Nuno Rebelo de Sousa falou ou não sobre as meninas no encontro com Lacerda Sales? 

A possível relação entre Nuno Rebelo de Sousa e Lacerda Sales e como e porquê o primeiro chegou ao contacto com o segundo neste caso concreto é ainda uma incógnita, sobretudo porque ambos recorreram ao estatuto de arguidos para não prestar declarações na comissão parlamentar de inquérito. No entanto, há também dúvidas se Nuno Rebelo de Sousa falou ou não sobre as meninas no encontro com Lacerda Sales. Ora, Nuno Rebelo de Sousa – arguido neste caso – não se pronuncia, Lacerda Sales diz que sim, mas o Tiago Gonçalves, chefe do gabinete de Lacerda Sales, diz que não, que o caso das gémeas não foi mencionado no encontro. À revista Sábado, a empresária Naiara Pereira Paiva, que esteve neste encontro, nega que o assunto das gémeas lusobrasileiras tenha sido falado. 

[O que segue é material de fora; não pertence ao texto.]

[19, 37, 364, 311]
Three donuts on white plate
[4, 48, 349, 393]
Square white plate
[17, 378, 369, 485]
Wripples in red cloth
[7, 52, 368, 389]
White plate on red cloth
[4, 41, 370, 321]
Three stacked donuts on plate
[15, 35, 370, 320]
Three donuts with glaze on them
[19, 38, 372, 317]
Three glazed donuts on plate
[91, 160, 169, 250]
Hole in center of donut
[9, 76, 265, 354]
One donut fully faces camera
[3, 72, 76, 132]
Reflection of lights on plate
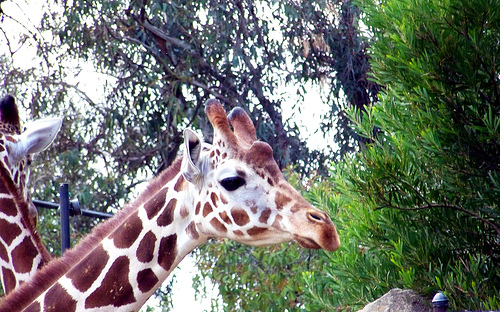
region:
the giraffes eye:
[207, 165, 247, 193]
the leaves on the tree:
[345, 164, 427, 256]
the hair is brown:
[66, 242, 84, 259]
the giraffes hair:
[33, 264, 48, 284]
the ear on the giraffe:
[177, 123, 205, 170]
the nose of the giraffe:
[304, 205, 325, 227]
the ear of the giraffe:
[22, 117, 65, 151]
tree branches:
[152, 27, 202, 73]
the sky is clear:
[293, 97, 325, 133]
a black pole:
[30, 166, 90, 236]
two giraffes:
[0, 91, 335, 308]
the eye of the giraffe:
[215, 166, 241, 186]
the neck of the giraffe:
[51, 200, 198, 286]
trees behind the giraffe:
[205, 35, 450, 125]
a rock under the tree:
[357, 285, 437, 310]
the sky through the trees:
[11, 6, 381, 87]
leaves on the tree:
[357, 10, 487, 275]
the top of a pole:
[426, 290, 459, 310]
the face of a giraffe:
[174, 111, 337, 264]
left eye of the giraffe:
[211, 173, 247, 193]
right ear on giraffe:
[175, 119, 205, 186]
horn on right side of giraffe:
[203, 95, 234, 139]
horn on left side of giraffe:
[230, 109, 258, 143]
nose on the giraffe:
[308, 204, 325, 227]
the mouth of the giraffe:
[293, 228, 334, 251]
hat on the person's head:
[427, 285, 448, 306]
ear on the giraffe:
[26, 112, 68, 151]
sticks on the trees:
[400, 188, 478, 227]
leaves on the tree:
[347, 58, 444, 179]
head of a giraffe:
[159, 88, 341, 261]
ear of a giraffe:
[162, 111, 217, 174]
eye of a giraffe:
[213, 162, 248, 196]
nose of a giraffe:
[302, 200, 329, 233]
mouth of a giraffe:
[254, 216, 354, 266]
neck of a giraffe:
[102, 163, 199, 296]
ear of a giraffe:
[25, 105, 75, 162]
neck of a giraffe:
[0, 180, 63, 247]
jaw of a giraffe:
[205, 225, 330, 262]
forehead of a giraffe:
[232, 139, 296, 188]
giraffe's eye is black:
[206, 161, 249, 199]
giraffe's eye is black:
[210, 170, 267, 209]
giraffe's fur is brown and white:
[60, 143, 155, 293]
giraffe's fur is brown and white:
[5, 174, 178, 309]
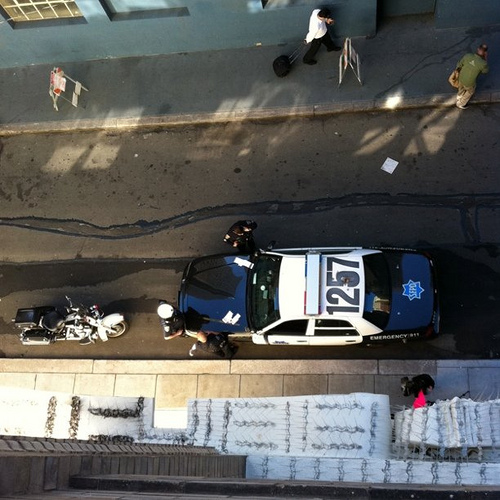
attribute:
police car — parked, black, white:
[175, 238, 442, 346]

Também ainda não é certo se houve ou não mais encontros entre Nuno Rebelo de Sousa e António Lacerda Sales a propósito deste caso.

Qual o papel da esposa de Nuno Rebelo de Sousa?

Esta é também uma questão ainda por responder. Juliana Drumond é agente de seguros e há dois e-mails que implicam a nora de Marcelo Rebelo de Sousa, no entanto, ainda não foi ouvida na comissão parlamentar de inquérito e é possível que não o seja. Na impossibilidade de conseguir chegar ao seu contacto, a CPI pediu à Procuradoria-Geral da República “para que, junto de um juiz, no tribunal competente, sejam emitidas duas cartas rogatórias” para Drumond e também para o pai das bebés, mas o Conselho Consultivo do Ministério Público rejeitou enviar tais cartas rogatórias, depois de ter avaliado a situação.